Fibroblast activation protein (FAP) is a serine protease with dual enzymatic activity that is overexpressed in various tumor types and in different types of cancer-associated fibroblasts (CAFs), while expression is minimal in healthy adult tissues. FAP overexpression in CAFs is associated with poor prognosis and plays a crucial role in tumor initiation, progression, and invasion. Therefore, FAP is considered an important therapeutic target for cancer treatment.
(Data source: Shahvali S, et al. Drug Deliv Transl Res. 2023)
Cancer-associated fibroblasts (CAFs)
CAFs define a complex mesenchymal cell population with heterogeneous characteristics that are distinct from normal fibroblasts. The origin of CAFs may be fibroblasts, endothelial cells, epithelial cells, adipocytes, bone-arrow-derived mesenchymal stem cells, hematopoietic stem cells, tumor stem cells, pericytes, and stellate cells. CAFs are the most important components of the tumor microenvironment and can enhance cancer cell proliferation, metastasis, angiogenesis, induction of chemoresistance, and invasion through multiple mechanisms. Compared with remodeling fibroblasts, CAFs have degenerate branched cytoplasm and indented nuclei, and have enhanced migration, proliferation, and secretory characteristics. CAFs are more active in metabolic function than quiescent fibroblasts. FAP, one of the hallmark protein markers expressed by CAFs, has become a promising therapeutic target.
(Data source: Yang D, et al. Exp Mol Med. 2023)
The structure and role of FAP in cancer
FAP is a 170 kDa homodimeric type II transmembrane protein with two N-terminal glycosylated subunits. It belongs to the dipeptidyl peptidase (DPP) subfamily and the protoglycopeptidase family. It can act independently of its enzymatic activity. Highly expressed FAP in tumor cells exhibits both enzymatic (DPP and catalytic) and non-enzymatic activities, influencing signaling pathways and promoting cell growth, invasion, and angiogenesis.
(Data source: Xin L, et al.
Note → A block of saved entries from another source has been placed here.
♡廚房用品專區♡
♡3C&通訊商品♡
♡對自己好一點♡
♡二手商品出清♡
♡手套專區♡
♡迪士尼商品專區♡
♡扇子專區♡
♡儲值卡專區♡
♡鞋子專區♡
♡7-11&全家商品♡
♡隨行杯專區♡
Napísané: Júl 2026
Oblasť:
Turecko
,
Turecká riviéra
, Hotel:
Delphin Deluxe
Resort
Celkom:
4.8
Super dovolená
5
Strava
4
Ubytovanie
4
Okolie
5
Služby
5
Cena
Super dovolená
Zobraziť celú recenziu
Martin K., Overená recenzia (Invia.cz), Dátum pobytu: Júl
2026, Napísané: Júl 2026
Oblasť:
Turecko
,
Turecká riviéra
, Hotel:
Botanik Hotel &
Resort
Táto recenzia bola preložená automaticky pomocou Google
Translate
Front Oncol. 2021)
Targeted immunotherapy for FAP:
Current FAP-targeted immunotherapies include anti-FAP antibodies and antibody conjugates (ADCs) , FAP chimeric antigen receptor (CAR)-T cells , and various FAP vaccines.
(Data source: Shahvali S, et al. Drug Deliv Transl Res. 2023)
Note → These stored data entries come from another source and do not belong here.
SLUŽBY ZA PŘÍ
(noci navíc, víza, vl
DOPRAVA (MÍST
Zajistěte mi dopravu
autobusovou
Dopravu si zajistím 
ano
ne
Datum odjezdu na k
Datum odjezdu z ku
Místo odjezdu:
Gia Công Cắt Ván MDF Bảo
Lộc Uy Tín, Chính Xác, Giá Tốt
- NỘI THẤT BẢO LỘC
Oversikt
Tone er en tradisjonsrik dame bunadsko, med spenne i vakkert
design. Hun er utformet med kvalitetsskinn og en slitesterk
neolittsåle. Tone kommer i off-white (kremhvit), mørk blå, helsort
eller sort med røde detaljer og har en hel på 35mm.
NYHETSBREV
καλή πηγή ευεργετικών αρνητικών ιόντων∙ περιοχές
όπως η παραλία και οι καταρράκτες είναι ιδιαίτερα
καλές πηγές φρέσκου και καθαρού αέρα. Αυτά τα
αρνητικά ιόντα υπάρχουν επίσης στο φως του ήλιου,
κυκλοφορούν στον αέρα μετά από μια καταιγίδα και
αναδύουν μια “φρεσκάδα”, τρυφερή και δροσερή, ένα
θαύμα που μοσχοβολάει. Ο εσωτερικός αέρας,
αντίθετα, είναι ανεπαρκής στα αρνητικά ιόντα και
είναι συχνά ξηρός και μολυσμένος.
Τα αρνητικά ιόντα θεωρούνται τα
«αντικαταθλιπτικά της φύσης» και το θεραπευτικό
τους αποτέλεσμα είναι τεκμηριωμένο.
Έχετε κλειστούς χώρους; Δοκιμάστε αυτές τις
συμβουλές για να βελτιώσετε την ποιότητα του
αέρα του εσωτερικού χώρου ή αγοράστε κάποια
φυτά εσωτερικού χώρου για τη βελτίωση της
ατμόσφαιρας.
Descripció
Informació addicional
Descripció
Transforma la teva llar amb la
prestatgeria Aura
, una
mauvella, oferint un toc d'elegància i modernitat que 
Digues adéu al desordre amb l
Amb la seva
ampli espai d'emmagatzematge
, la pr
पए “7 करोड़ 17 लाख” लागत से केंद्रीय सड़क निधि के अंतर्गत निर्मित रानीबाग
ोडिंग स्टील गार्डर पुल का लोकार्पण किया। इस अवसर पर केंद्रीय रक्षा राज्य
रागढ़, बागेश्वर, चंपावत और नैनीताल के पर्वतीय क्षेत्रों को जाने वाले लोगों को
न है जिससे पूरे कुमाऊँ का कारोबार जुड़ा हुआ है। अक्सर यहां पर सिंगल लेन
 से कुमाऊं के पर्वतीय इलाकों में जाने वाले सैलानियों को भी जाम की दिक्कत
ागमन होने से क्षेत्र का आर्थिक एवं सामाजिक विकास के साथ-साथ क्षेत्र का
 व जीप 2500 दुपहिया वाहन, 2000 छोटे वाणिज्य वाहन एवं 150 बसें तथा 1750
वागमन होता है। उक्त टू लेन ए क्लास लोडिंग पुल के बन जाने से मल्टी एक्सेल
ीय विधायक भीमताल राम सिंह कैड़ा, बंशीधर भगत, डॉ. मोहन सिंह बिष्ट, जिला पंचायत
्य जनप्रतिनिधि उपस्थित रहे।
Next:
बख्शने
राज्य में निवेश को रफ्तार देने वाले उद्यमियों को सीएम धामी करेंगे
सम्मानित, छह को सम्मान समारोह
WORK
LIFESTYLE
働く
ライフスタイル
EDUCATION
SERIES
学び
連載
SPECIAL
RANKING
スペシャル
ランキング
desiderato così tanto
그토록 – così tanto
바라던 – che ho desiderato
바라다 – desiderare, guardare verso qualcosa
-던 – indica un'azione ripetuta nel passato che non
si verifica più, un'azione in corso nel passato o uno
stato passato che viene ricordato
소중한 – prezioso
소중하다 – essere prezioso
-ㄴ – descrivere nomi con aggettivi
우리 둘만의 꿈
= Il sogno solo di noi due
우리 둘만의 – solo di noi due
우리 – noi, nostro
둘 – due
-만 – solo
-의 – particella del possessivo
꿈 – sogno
Antibodies and Antibody Conjugates
Early research on monoclonal antibodies targeting FAP focused on identifying FAP (the f19 clone) without considering their potential therapeutic effects. However, radiolabeled f19 demonstrated high FAP expression in tumors and metastases, with amelioration of clinical symptoms. This supported the potential diagnostic and therapeutic role of antibodies targeting FAP. Subsequently, several humanized versions of f19 antibodies were developed and evaluated for their diagnostic and therapeutic properties in mouse models. Additionally, high-affinity FAP-scFv antibodies (E3), FAP and CD3 bispecific antibodies, FAP antibody and 4-1BB fusion proteins, and various antibody conjugates have been used to target FAP, demonstrating immunostimulatory and anti-cancer effects.
Chimeric antigen receptor (CAR) T cells
In the context of CAR-T targeted therapy, FAP appears to be a promising CAF marker, and several studies have focused on targeting FAP with potential antitumor activity in preclinical models (both preclinical studies and clinical trials). CAR-T cells (CD8+) can successfully kill FAP-expressing malignant pleural mesothelioma (MPM) lines and prolong the overall survival of MPM mouse models. Currently, some projects have entered the early clinical stage.
Vaccine
Another strategy leveraging FAP expression is the development of vaccines targeting FAP. It is well known that the immunosuppressive tumor microenvironment limits the effectiveness of cancer vaccines. CAF-targeted vaccines can reverse this immunosuppressive tumor microenvironment and exert anti-tumor effects by reducing tumor cell apoptosis. Various FAP-targeting vaccines, ranging from DNA and whole-cell tumor cell vaccines to dendritic cell (DC)-based vaccines, are advancing into clinical trials.
Summary:
Over the past 30 years, studies have demonstrated that FAP is a key marker of stromal cells with important functions within the tumor microenvironment, likely contributing to their tumorigenicity. FAP may even directly promote the malignant phenotype of transformed cells through both enzyme activity-dependent and non-hydrolytic mechanisms. As a broad-spectrum target, FAP's value in tumor diagnosis and treatment cannot be ignored. More importantly, FAP has gained recognition and attention as a novel strategy for targeting the tumor microenvironment.